*TUGAS YANG DIKERJAKAN*: Salin bagian teks tentang TPA ilegal yang dimulai dengan "Sampah-sampah tersebut dibuang" dan berlanjut sampai "sudah dipasangi portal.". Tukar kata "portal" dengan "palang pintu".

*TEKS SUMBER*:

########################################

E (47) bertugas sebagai koordinator lapangan dan A (52) merupakan penanggung jawab pengelolaan TPA ilegal di Desa Sumber Jaya, Kecamatan Tambun Selatan, Kabupaten Bekasi. Jumlah sampah di TPA ilegal yang sudah ada sejak 2004 ini cukup besar, yakni mencapai 508.776 meter kubik dengan luasan lahan mencapai 3,6 hektar.
Sampah-sampah tersebut dibuang di bantaran Sungai Cikarang Bekasi Laut (CBL) dan bersebelahan dengan ruas tol Cilincing-Cibitung yang sedang dalam tahap pengerjaan. Berdasarkan pantauan Kompas di lokasi TPA ilegal sudah terpasang plang dari KLHK dan akses menuju ke tempat pembuangan sudah dipasangi portal.
Tidak ada lagi aktivitas pembuangan sampah di sana. Hanya saja, beberapa pemulung masih mencari sisa-sisa botol plastik dan kaleng yang ada di lokasi tersebut.
Tersangka lain adalah T (43), G (52), dan N (59). Mereka adalah pengelola di tiga TPA ilegal di Desa Kedaung Baru, Kecamatan Neglasari, Kota Tangerang. Aktivitas pembuangan sampah secara ilegal di tempat ini sudah berlangsung sejak 2014. Tak heran, tumpukan sampah di TPA ilegal tersebut mencapai 10 meter.

########################################

*INFORMASI YANG DIBERIKAN*:

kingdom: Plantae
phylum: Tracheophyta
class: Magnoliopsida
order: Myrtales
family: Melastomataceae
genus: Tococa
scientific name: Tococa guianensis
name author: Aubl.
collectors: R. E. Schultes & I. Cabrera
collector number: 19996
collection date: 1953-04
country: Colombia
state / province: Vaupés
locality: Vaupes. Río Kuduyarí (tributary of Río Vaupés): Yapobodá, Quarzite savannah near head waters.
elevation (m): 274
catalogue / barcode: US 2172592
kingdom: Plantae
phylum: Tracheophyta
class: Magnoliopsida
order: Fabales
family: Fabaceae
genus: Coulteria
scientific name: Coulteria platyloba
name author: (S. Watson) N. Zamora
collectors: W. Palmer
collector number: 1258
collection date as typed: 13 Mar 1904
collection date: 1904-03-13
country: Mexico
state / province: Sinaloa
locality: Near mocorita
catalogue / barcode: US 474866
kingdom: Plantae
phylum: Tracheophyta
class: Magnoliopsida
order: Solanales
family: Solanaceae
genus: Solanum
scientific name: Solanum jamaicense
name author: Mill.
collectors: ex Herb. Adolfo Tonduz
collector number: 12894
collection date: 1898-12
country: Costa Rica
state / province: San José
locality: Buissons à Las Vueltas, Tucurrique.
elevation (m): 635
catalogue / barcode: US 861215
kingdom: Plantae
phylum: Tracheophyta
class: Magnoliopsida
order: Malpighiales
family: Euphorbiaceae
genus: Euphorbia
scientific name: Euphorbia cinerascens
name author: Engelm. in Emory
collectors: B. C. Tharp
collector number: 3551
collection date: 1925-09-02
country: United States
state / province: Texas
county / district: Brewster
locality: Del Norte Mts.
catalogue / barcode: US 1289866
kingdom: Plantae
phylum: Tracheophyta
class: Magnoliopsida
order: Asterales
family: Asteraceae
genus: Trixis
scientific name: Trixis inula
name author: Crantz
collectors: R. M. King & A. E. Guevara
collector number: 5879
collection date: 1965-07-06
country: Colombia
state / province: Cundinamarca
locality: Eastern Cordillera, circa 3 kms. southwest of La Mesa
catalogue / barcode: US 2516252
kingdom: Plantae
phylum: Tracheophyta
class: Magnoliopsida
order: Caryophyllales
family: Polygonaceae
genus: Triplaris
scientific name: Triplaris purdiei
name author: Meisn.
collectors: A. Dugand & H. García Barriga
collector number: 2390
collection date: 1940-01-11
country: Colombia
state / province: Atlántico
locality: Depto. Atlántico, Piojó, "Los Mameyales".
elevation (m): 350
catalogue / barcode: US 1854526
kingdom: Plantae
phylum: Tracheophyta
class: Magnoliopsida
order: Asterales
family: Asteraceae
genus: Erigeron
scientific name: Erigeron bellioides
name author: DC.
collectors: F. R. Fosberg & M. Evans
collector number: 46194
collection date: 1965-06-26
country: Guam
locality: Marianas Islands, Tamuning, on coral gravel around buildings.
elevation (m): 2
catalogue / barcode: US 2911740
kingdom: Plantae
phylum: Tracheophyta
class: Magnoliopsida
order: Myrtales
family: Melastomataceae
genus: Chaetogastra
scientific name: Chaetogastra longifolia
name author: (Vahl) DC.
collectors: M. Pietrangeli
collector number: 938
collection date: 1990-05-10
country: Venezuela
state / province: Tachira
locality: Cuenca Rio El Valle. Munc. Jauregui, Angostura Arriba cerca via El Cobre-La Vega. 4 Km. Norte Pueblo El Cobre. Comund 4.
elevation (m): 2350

########################################

*HASIL TUGAS*:
Sampah-sampah tersebut dibuang di bantaran Sungai Cikarang Bekasi Laut (CBL) dan bersebelahan dengan ruas tol Cilincing-Cibitung yang sedang dalam tahap pengerjaan. Berdasarkan pantauan Kompas di lokasi TPA ilegal sudah terpasang plang dari KLHK dan akses menuju ke tempat pembuangan sudah dipasangi palang pintu.